Print each record exactly, with no word added or removed.

---+---

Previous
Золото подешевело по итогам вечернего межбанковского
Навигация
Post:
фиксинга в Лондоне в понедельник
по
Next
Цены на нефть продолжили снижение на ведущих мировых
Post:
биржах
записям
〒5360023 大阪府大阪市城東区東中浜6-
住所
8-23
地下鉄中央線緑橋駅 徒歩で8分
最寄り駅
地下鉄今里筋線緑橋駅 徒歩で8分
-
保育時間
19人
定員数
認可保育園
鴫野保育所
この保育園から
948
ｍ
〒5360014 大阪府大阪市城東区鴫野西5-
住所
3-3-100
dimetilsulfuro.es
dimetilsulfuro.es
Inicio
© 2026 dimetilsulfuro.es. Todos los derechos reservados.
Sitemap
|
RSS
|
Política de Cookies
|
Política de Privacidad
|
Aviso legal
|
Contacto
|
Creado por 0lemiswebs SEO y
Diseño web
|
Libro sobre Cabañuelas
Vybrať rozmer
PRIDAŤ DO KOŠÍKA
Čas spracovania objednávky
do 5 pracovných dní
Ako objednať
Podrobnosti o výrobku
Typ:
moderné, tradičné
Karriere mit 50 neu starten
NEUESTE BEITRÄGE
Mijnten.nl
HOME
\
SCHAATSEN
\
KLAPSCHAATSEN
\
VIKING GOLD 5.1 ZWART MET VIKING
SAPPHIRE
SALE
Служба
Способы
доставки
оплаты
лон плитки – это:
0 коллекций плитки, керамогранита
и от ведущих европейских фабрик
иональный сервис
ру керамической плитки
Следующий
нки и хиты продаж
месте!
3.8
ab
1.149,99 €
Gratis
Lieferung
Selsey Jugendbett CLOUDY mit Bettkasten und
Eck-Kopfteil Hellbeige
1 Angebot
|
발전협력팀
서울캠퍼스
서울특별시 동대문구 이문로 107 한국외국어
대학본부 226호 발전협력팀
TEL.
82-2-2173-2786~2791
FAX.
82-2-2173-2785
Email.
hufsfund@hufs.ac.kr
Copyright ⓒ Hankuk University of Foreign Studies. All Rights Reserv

---+---

→ Solution for this task:
Previous
Золото подешевело по итогам вечернего межбанковского
Навигация
Post:
фиксинга в Лондоне в понедельник
по
Next
Цены на нефть продолжили снижение на ведущих мировых
Post:
биржах
записям
〒5360023 大阪府大阪市城東区東中浜6-
住所
8-23
地下鉄中央線緑橋駅 徒歩で8分
最寄り駅
地下鉄今里筋線緑橋駅 徒歩で8分
-
保育時間
19人
定員数
認可保育園
鴫野保育所
この保育園から
948
ｍ
〒5360014 大阪府大阪市城東区鴫野西5-
住所
3-3-100
dimetilsulfuro.es
dimetilsulfuro.es
Inicio
© 2026 dimetilsulfuro.es. Todos los derechos reservados.
Sitemap
|
RSS
|
Política de Cookies
|
Política de Privacidad
|
Aviso legal
|
Contacto
|
Creado por 0lemiswebs SEO y
Diseño web
|
Libro sobre Cabañuelas
Vybrať rozmer
PRIDAŤ DO KOŠÍKA
Čas spracovania objednávky
do 5 pracovných dní
Ako objednať
Podrobnosti o výrobku
Typ:
moderné, tradičné
Karriere mit 50 neu starten
NEUESTE BEITRÄGE
Mijnten.nl
HOME
\
SCHAATSEN
\
KLAPSCHAATSEN
\
VIKING GOLD 5.1 ZWART MET VIKING
SAPPHIRE
SALE
Служба
Способы
доставки
оплаты
лон плитки – это:
0 коллекций плитки, керамогранита
и от ведущих европейских фабрик
иональный сервис
ру керамической плитки
Следующий
нки и хиты продаж
месте!
3.8
ab
1.149,99 €
Gratis
Lieferung
Selsey Jugendbett CLOUDY mit Bettkasten und
Eck-Kopfteil Hellbeige
1 Angebot
|
발전협력팀
서울캠퍼스
서울특별시 동대문구 이문로 107 한국외국어
대학본부 226호 발전협력팀
TEL.
82-2-2173-2786~2791
FAX.
82-2-2173-2785
Email.
hufsfund@hufs.ac.kr
Copyright ⓒ Hankuk University of Foreign Studies. All Rights Reserv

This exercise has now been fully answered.